TAREFAS A REALIZAR:
1. Reescreva em forma de lista, mantendo os factos principais, o parágrafo do texto sobre a ex-executiva da Korean Air que começa por "O juiz considerou que Cho".
2. Enumere todos os locais geográficos (países, cidades e aeroportos) mencionados no texto sobre a ex-executiva da Korean Air.
3. Copie o trecho do texto sobre a ex-executiva da Korean Air que começa em "Heather Cho, a" e termina em "com as operações.".

EXCERTO SELECIONADO:
-----
Heather Cho, a ex-executiva da Korean Air, que ordenou que um voo internacional retornasse à porta de embarque devido à forma como lhe foram servidos frutos secos em primeira classe, foi condenada, esta quinta-feira,  a um ano de prisão.
 
O tribunal sul-coreano considerou-a culpada de violar a lei da aviação, alterando a trajetória do voo e interferindo com as operações.
 
O juiz considerou que Cho, vice-presidente da Korean Air e filha do presidente da empresa, Cho Yang-ho, era naquelas circunstâncias uma passageira e que não poderia substituir membros da tripulação, nem dar ordens durante o voo. Ele acrescentou ainda que as ações de Cho ameaçavam o desenvolvimento da indústria e incomodavam os outros passageiros.
 
Segundo as leis reguladoras da aviação na Coreia do Sul, um avião que se prepara para a descolagem só pode voltar à rampa em caso de emergência.
 
O incidente aconteceu a 5 de dezembro, quando Cho ordenou que  o avião regressasse à porta para que um tripulante do avião saísse por lhe ter servido nozes num saco e não num prato. A situação, que ocorreu no aeroporto John F. Kennedy, atrasou a partida de Nova Iorque para Icheon, na Coreia do sul, em cerca de 20 minutos.
 
Heather deixou o cargo de vice-diretora executiva da Korean Airlines após a repercussão do caso. Era responsável por serviços de bordo e hotelaria.
-----
(Itens guardados de uma coleção)

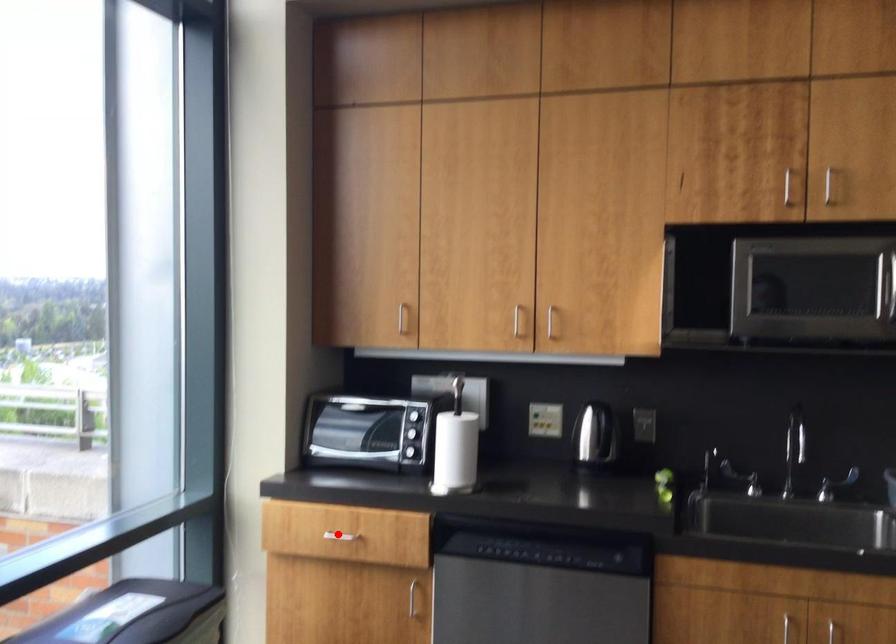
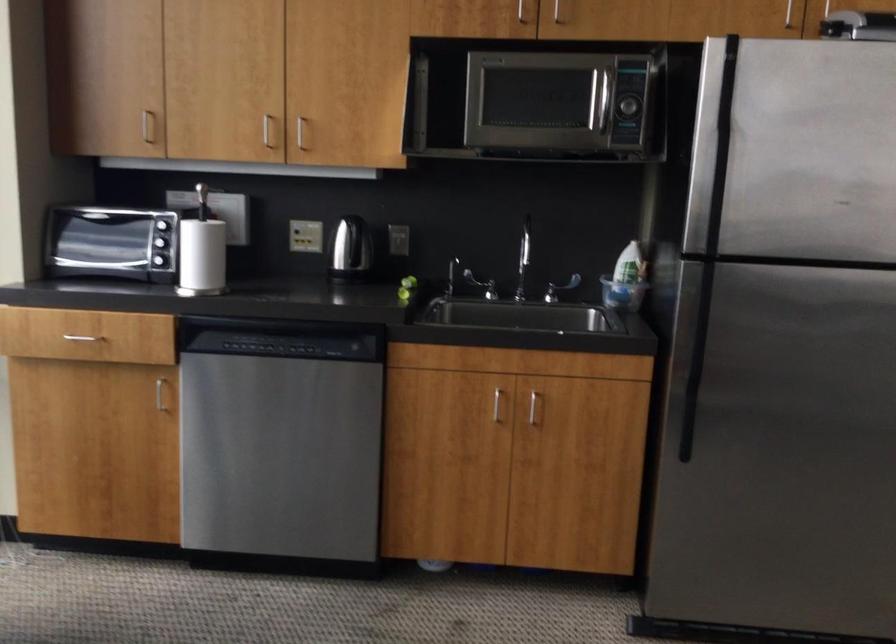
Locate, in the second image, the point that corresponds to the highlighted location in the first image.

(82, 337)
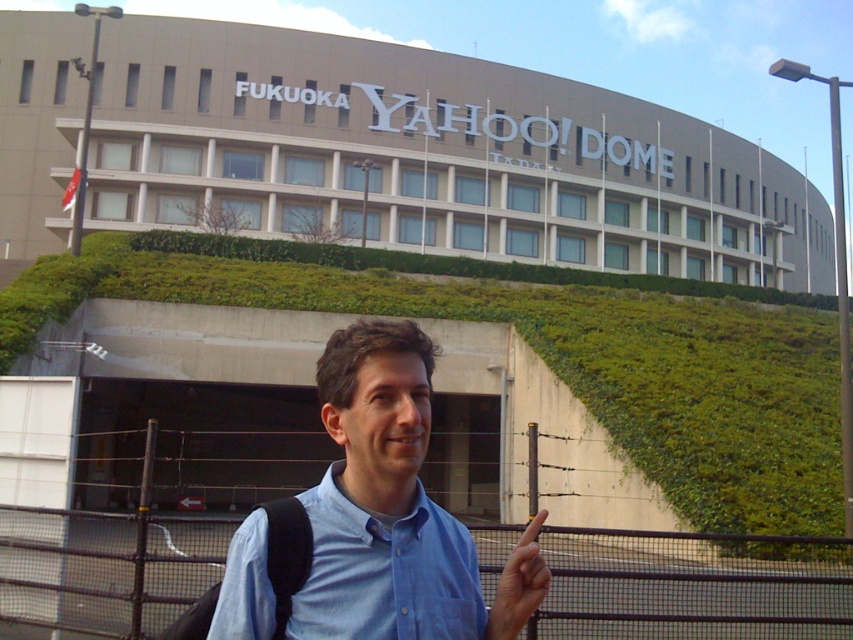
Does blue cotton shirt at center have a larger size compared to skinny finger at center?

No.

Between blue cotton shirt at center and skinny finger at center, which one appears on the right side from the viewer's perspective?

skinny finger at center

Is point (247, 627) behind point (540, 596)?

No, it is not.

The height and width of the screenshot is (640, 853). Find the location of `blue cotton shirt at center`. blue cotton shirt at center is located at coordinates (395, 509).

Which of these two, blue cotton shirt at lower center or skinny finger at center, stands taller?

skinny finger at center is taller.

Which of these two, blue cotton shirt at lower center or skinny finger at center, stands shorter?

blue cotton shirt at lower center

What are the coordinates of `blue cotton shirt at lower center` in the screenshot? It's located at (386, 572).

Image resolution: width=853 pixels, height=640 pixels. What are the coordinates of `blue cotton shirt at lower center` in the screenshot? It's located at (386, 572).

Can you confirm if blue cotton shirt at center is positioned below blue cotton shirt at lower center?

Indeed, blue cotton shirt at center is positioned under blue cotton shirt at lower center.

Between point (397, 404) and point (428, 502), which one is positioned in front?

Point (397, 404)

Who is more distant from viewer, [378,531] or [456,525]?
-----
RESULTADOS DOS EXERCÍCIOS:
1.
- Cho, vice-presidente da Korean Air e filha do presidente da empresa, Cho Yang-ho, era naquelas circunstâncias uma passageira.
- Não podia substituir membros da tripulação nem dar ordens durante o voo.
- As suas ações ameaçavam o desenvolvimento da indústria e incomodavam os outros passageiros.

2.
- Coreia do Sul
- Aeroporto John F. Kennedy
- Nova Iorque
- Icheon

3.
Heather Cho, a ex-executiva da Korean Air, que ordenou que um voo internacional retornasse à porta de embarque devido à forma como lhe foram servidos frutos secos em primeira classe, foi condenada, esta quinta-feira,  a um ano de prisão.
 
O tribunal sul-coreano considerou-a culpada de violar a lei da aviação, alterando a trajetória do voo e interferindo com as operações.